Problem to work on: For the records below, please print exactly and only the lines from the one with "ching – Online / Offline Classes Accent" down to the one with "Human Evolution", both ends included, omitting the pictures.

Content starts

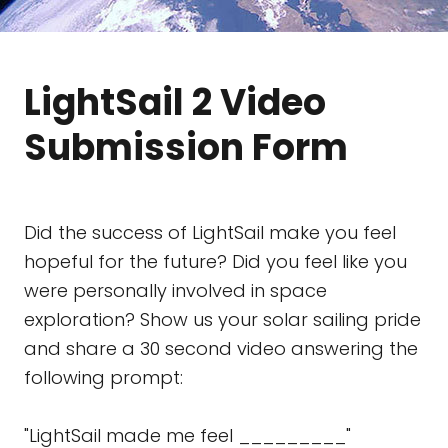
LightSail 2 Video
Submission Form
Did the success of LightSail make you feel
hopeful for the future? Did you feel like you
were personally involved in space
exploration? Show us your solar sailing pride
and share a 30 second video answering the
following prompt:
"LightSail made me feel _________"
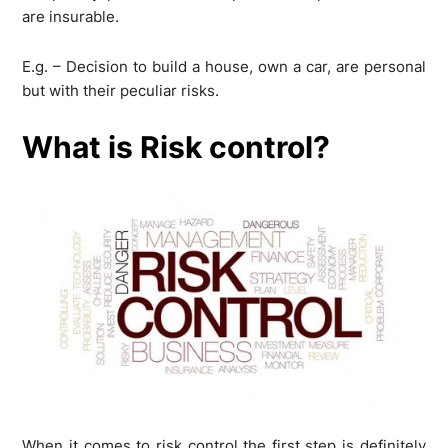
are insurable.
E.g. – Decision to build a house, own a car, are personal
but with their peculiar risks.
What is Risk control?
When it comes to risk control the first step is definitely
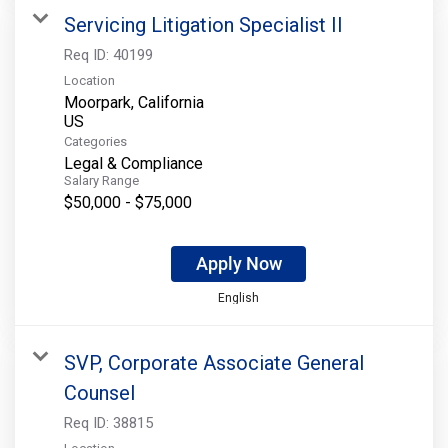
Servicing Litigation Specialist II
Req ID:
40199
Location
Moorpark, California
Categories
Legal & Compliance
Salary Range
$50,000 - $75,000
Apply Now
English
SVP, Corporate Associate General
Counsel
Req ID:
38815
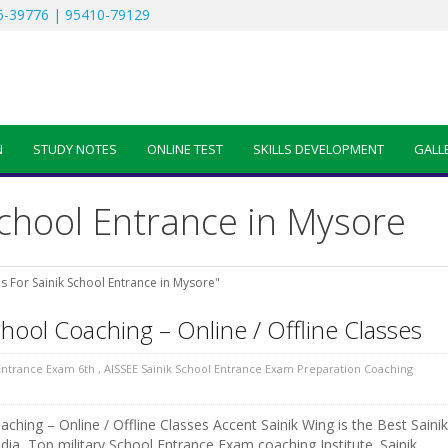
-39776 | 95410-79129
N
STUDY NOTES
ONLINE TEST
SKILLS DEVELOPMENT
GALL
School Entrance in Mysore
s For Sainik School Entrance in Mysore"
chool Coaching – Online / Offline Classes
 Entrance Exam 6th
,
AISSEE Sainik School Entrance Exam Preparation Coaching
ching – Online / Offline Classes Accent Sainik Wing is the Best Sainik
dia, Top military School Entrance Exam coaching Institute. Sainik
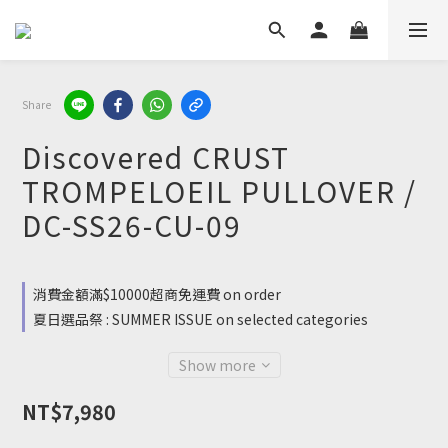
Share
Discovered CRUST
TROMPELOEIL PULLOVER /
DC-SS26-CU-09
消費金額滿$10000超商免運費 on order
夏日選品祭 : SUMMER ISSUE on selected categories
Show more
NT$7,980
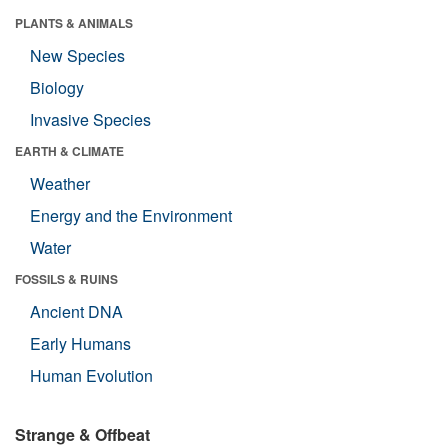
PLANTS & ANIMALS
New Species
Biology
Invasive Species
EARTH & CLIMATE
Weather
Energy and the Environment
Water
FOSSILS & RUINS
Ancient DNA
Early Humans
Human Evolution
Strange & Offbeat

Content ends
Content starts

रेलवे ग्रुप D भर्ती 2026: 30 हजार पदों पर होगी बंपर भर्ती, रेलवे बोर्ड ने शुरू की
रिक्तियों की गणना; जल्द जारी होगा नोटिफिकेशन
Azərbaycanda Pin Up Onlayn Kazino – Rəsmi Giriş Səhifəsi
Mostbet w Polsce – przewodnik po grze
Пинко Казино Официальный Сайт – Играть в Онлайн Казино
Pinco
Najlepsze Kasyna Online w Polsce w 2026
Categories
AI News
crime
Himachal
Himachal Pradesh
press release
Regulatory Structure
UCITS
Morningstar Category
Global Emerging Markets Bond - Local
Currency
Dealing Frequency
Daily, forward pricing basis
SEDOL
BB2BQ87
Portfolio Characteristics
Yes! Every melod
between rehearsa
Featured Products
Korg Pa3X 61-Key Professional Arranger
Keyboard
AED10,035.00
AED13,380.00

Content ends
Content starts

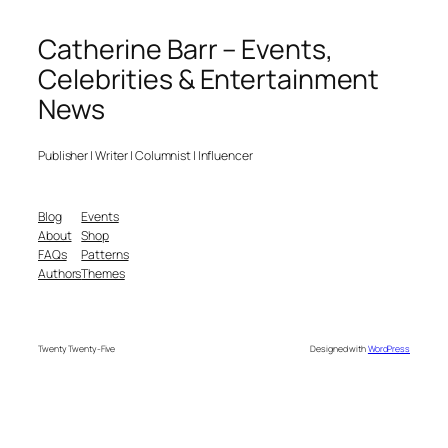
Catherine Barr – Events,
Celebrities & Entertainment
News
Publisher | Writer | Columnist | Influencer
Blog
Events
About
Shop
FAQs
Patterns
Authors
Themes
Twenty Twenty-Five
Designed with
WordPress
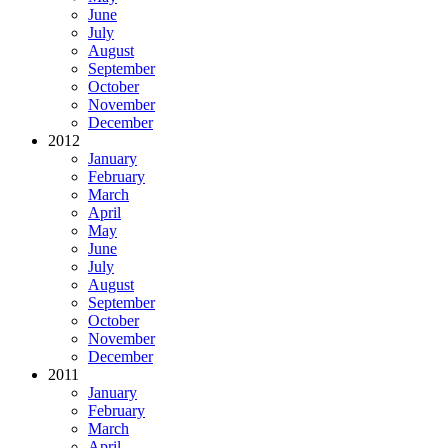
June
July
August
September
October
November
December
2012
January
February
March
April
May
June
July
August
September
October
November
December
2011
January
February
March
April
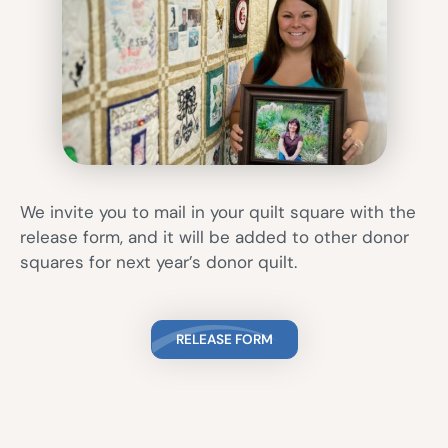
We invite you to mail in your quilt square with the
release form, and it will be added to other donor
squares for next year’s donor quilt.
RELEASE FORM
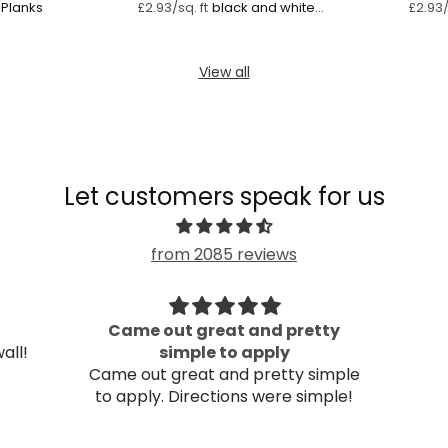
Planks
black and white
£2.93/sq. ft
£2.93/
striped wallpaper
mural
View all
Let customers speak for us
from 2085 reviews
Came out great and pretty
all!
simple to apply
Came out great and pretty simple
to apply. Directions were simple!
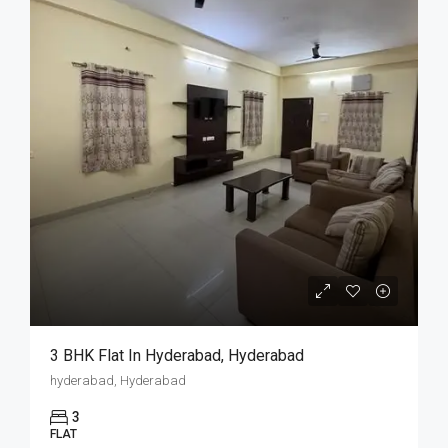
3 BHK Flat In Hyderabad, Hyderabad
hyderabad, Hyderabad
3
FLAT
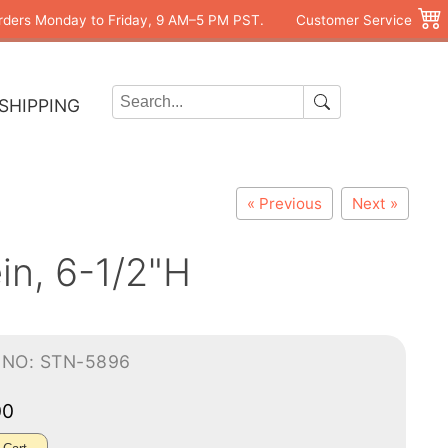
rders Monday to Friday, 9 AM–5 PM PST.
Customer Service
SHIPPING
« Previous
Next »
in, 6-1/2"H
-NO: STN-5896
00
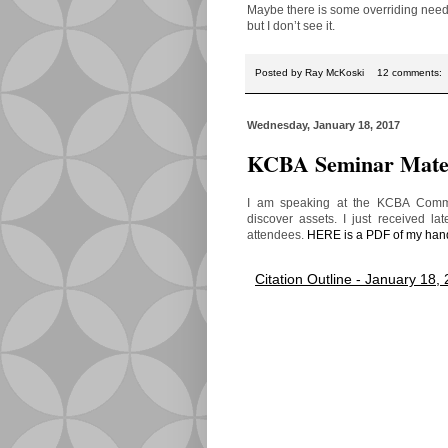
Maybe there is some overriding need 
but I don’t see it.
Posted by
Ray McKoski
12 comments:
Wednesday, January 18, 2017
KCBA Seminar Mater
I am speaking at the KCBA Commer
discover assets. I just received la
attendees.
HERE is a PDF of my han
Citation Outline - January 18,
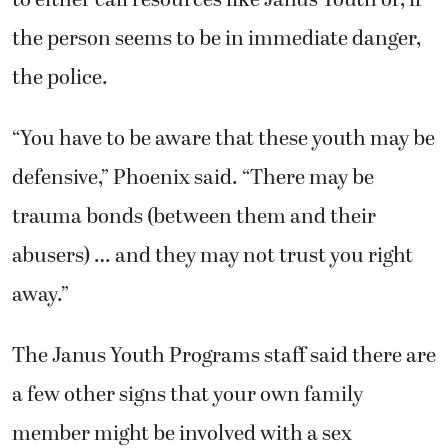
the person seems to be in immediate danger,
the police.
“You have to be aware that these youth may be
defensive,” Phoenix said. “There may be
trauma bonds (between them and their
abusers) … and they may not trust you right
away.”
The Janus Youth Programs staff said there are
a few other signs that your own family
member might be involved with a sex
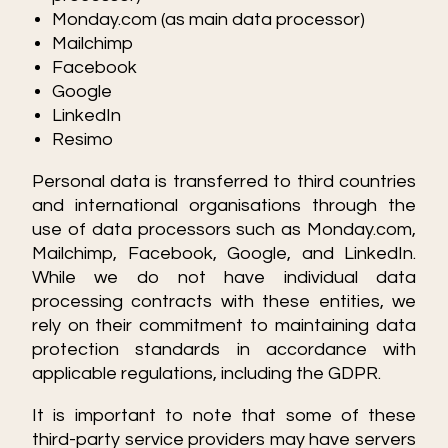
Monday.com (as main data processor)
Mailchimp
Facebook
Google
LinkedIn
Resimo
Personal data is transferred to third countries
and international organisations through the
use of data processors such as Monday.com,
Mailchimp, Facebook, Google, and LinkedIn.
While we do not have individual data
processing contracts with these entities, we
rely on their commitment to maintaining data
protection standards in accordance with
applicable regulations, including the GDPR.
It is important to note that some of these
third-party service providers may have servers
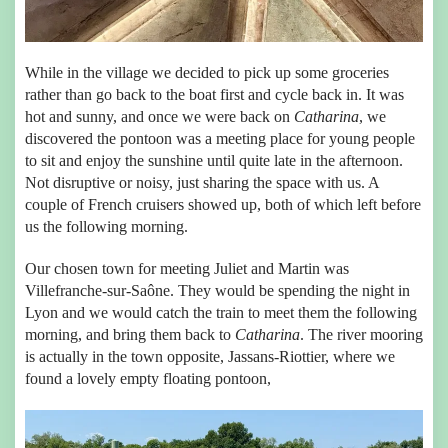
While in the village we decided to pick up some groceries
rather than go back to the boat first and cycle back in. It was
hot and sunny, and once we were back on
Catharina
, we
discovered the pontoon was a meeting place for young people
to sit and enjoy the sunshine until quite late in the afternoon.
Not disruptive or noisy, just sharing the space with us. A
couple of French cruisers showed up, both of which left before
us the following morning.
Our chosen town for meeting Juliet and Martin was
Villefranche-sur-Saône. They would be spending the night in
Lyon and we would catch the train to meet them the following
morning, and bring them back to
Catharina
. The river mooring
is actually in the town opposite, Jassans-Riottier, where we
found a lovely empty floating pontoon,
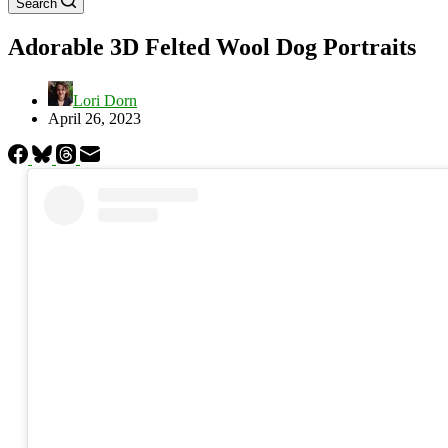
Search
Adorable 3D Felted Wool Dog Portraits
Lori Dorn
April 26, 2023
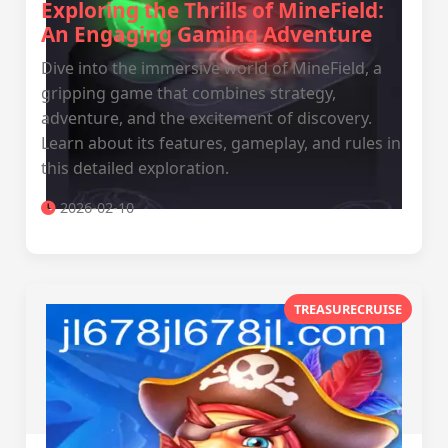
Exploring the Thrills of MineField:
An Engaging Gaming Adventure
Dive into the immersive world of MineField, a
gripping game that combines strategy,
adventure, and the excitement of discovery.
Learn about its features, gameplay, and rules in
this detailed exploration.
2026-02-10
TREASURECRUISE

Content ends

Response to this task:
ching – Online / Offline Classes Accent Sainik Wing is the Best Sainik
dia, Top military School Entrance Exam coaching Institute. Sainik
Share
Discovered CRUST
TROMPELOEIL PULLOVER /
DC-SS26-CU-09
消費金額滿$10000超商免運費 on order
夏日選品祭 : SUMMER ISSUE on selected categories
Show more
NT$7,980
PLANTS & ANIMALS
New Species
Biology
Invasive Species
EARTH & CLIMATE
Weather
Energy and the Environment
Water
FOSSILS & RUINS
Ancient DNA
Early Humans
Human Evolution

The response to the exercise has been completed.